In the months leading up to the king’s coronation, Opie said he had seen only “three or four brands launching special products.” He added that some of those items were toned down compared with trinkets produced for Prince Harry and Meghan Markle’s wedding in 2018.

Opie said one possible reason he is seeing fewer souvenirs may be because Charles’ coronation will have less pomp and splendor than past ceremonies. The event’s procession to Westminster Abbey, for instance, will follow a route about a mile long; for Elizabeth’s coronation, in 1953, the procession route was about 5 miles long. According to Buckingham Palace, about 2,000 guests will be invited to Charles’ coronation; about 8,000 people were on the guest list for Elizabeth’s ceremony.

Peter Marley, associate publisher at Frances Lincoln Children’s Books in London, said the early response to a new book it published this month about Charles has suggested that the book may become as popular as one about Elizabeth published in 2022.

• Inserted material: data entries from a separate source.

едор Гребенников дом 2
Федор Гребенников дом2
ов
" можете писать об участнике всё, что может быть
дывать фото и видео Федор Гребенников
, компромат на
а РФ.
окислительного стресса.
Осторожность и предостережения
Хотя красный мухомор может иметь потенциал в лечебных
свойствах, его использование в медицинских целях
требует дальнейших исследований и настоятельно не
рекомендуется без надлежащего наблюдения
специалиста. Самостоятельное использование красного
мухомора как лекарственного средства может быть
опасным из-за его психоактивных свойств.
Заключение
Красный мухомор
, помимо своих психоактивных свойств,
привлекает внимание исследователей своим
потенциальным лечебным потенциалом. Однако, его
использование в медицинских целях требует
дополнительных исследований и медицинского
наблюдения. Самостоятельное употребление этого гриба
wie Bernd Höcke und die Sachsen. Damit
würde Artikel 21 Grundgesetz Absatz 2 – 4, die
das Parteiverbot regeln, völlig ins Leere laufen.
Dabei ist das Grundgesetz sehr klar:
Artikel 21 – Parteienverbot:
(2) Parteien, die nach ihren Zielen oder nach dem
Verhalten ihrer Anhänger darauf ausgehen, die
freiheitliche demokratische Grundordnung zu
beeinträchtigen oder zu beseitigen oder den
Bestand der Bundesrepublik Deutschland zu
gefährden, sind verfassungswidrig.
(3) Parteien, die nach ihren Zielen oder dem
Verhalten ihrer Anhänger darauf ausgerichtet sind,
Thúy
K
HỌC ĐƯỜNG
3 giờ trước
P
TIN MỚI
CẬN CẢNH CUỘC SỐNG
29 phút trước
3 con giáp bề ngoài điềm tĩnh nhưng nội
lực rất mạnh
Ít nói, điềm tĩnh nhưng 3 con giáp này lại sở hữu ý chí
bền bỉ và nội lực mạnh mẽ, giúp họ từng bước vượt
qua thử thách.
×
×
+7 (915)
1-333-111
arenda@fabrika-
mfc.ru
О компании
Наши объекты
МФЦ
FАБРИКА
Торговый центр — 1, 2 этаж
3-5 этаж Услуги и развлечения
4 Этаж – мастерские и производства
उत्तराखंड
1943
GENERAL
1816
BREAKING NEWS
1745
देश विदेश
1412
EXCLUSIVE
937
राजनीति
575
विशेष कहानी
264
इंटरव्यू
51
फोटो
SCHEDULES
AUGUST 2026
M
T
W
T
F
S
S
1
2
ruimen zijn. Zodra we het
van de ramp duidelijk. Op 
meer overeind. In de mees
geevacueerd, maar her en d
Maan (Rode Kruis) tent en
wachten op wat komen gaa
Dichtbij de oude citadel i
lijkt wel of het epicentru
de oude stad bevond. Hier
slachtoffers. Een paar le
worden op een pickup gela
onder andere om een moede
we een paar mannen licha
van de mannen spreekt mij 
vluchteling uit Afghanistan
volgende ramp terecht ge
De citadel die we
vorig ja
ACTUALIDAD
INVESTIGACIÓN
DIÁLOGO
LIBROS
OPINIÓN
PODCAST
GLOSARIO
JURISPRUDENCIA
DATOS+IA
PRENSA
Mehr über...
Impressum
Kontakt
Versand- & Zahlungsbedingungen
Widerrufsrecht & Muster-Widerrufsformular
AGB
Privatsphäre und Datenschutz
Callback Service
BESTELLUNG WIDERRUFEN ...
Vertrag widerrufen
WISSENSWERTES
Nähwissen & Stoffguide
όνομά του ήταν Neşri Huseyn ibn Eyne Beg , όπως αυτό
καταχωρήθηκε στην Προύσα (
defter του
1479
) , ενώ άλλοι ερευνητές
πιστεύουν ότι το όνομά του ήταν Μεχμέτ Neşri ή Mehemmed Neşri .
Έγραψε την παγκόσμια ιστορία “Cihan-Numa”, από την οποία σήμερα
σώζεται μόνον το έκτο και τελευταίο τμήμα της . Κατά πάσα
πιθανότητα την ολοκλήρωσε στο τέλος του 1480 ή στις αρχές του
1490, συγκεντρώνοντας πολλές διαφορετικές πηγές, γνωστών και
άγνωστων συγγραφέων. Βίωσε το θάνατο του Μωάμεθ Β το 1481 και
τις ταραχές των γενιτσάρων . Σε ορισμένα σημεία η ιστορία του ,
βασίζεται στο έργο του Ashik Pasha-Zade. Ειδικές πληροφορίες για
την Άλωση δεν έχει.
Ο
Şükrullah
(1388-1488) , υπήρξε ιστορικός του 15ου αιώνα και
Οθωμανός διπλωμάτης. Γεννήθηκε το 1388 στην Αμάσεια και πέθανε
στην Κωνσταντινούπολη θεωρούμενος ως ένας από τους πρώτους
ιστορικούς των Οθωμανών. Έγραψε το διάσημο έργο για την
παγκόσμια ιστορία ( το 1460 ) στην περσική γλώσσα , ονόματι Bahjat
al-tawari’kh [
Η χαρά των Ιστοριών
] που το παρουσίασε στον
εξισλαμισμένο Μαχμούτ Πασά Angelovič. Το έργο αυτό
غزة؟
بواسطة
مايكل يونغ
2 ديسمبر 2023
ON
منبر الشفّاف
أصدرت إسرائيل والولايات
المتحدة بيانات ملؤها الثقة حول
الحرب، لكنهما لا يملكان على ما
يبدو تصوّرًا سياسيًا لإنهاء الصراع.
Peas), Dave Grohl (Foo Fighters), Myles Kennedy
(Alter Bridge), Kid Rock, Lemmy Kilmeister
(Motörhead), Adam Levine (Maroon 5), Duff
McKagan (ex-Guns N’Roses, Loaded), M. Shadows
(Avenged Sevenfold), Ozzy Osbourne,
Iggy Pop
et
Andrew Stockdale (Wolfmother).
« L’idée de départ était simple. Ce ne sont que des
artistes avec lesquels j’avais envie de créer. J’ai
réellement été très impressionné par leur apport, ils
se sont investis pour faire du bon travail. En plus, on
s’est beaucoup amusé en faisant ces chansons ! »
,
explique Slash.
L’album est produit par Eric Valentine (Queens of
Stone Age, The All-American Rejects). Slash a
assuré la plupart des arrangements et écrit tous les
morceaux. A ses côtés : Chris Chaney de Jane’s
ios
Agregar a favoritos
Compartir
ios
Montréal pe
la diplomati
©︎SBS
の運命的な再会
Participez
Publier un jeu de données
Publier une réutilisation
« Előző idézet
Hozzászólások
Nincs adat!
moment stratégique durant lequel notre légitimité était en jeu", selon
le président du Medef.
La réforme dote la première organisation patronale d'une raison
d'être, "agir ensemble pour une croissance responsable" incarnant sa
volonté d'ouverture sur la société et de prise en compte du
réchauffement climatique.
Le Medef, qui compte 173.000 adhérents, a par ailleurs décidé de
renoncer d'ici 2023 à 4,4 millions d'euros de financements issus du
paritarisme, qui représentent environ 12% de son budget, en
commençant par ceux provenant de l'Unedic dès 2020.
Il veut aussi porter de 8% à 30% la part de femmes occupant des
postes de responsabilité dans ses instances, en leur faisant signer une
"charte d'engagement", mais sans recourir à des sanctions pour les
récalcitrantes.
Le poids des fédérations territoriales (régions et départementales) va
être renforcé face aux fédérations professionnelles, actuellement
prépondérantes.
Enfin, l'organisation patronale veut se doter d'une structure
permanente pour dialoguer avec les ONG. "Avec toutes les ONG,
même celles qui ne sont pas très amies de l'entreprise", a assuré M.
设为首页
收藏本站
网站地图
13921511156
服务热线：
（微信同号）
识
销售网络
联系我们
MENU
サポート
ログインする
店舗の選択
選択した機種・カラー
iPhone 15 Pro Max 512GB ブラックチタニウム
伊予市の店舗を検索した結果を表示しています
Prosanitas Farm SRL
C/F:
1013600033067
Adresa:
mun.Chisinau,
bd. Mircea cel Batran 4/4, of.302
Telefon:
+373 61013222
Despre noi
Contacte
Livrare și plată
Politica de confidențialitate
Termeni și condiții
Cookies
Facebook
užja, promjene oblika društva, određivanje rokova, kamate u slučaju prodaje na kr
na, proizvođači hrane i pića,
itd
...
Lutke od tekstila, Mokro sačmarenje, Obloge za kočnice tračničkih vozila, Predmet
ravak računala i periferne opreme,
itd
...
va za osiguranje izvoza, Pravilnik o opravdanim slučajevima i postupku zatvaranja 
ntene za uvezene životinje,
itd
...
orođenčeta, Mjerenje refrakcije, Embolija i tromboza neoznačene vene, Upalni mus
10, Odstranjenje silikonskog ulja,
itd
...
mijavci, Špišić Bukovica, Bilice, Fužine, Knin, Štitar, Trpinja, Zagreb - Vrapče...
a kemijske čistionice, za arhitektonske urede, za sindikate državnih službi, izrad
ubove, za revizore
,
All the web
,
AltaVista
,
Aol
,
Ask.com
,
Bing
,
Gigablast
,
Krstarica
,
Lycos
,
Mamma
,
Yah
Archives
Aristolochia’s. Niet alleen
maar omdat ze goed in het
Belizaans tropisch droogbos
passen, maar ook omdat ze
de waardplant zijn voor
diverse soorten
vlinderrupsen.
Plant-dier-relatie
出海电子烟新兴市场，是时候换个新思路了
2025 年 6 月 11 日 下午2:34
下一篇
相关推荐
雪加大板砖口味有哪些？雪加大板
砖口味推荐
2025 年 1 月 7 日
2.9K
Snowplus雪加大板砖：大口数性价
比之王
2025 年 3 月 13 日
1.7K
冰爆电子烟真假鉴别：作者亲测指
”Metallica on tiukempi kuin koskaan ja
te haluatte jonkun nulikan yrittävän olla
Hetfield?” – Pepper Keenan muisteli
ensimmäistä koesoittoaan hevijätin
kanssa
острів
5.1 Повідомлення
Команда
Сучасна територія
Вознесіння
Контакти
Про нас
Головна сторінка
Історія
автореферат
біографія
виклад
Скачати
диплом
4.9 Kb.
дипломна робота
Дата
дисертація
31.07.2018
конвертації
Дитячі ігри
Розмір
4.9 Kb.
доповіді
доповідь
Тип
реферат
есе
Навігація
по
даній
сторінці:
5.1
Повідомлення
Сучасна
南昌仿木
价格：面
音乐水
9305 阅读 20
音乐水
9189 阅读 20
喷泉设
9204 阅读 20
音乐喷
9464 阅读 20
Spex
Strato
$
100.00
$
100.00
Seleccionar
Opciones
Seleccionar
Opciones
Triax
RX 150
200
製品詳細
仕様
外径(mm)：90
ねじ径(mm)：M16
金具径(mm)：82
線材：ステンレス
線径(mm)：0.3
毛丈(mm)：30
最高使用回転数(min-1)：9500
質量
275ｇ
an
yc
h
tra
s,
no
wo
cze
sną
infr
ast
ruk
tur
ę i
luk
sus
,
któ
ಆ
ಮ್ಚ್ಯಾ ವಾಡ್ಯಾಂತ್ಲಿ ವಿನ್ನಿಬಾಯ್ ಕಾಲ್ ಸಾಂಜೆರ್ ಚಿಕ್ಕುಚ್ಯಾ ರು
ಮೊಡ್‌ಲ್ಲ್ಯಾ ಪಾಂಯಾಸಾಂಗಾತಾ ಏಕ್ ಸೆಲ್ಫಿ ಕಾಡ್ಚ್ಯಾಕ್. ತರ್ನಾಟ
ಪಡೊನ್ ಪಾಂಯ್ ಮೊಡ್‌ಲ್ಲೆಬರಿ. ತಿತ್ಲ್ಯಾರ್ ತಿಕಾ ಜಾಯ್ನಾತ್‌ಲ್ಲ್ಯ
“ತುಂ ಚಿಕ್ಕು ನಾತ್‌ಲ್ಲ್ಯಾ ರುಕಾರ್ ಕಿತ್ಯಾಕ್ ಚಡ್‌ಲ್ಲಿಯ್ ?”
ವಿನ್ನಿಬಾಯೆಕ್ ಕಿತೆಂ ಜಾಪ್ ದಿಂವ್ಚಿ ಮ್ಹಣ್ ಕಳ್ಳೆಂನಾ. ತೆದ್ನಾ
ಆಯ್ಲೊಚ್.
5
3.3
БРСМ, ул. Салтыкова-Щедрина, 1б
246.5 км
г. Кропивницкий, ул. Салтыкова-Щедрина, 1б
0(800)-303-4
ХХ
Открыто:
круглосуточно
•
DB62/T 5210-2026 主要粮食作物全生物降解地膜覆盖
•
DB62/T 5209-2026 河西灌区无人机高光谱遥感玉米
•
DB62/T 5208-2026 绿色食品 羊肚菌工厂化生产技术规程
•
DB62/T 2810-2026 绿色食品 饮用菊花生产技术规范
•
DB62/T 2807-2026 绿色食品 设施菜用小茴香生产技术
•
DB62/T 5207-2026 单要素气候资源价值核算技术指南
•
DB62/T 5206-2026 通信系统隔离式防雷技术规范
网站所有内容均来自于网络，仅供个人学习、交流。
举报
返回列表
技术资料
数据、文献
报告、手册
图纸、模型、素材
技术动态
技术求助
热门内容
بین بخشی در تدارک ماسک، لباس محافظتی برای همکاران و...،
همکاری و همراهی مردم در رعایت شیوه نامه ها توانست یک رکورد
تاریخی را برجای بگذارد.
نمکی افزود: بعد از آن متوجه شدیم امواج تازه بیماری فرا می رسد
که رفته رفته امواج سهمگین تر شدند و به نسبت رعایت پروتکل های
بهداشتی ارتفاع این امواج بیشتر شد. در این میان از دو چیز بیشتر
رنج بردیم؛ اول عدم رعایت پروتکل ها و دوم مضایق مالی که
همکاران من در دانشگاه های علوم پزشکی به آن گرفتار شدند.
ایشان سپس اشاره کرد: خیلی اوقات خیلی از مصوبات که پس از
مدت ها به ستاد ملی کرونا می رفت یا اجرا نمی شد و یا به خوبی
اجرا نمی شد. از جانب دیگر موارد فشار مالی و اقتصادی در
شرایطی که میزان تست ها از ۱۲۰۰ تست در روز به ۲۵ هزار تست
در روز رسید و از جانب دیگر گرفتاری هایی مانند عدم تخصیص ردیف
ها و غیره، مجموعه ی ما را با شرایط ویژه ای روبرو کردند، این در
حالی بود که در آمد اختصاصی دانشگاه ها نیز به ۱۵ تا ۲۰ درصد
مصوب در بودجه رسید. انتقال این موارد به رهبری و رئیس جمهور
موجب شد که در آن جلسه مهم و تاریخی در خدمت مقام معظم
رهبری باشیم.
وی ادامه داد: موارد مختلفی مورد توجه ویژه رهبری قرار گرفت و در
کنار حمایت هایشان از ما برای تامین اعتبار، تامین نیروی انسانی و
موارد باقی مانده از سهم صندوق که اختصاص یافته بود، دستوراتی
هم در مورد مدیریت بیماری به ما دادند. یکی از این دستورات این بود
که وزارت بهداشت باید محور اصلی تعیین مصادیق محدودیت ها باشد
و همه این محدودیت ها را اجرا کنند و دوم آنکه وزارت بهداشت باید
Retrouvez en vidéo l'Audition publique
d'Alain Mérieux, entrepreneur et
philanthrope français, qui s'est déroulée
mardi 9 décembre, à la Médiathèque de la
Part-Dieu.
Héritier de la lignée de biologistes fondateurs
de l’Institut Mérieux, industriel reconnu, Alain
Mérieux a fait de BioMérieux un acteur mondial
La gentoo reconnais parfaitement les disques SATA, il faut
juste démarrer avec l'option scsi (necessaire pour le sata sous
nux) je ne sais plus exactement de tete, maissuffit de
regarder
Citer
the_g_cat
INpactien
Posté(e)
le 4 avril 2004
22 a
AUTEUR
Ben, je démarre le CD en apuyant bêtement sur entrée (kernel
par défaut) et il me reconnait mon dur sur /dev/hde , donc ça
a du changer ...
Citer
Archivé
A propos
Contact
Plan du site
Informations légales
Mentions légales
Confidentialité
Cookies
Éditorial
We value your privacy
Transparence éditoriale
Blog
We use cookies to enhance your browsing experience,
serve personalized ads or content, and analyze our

“It’s looking very much in line with the Queen Elizabeth book, which was our bestseller last year,” Marley said.

Even with the relaxed regulations for coronation merchandise, his company took certain precautions while producing the Charles book, which was not officially authorized by the king. “The crown Charles is holding, for example, is an interpretation of what his crown might look like,” Marley said.

Emma Bridgewater, owner of a namesake ceramics line in Stoke-on-Trent, England, has regularly introduced collections of royal-themed merchandise after starting her company in 1984. She is predicting, based on past demand for those wares, that there will be interest in the collection of mugs, tea towels and plates that her company has released for Charles’ coronation.

Bridgewater said excitement for royal souvenirs in Britain has often surged “a few days before the event itself.” That’s when, as she put it, the “whole place goes bunting crazy.”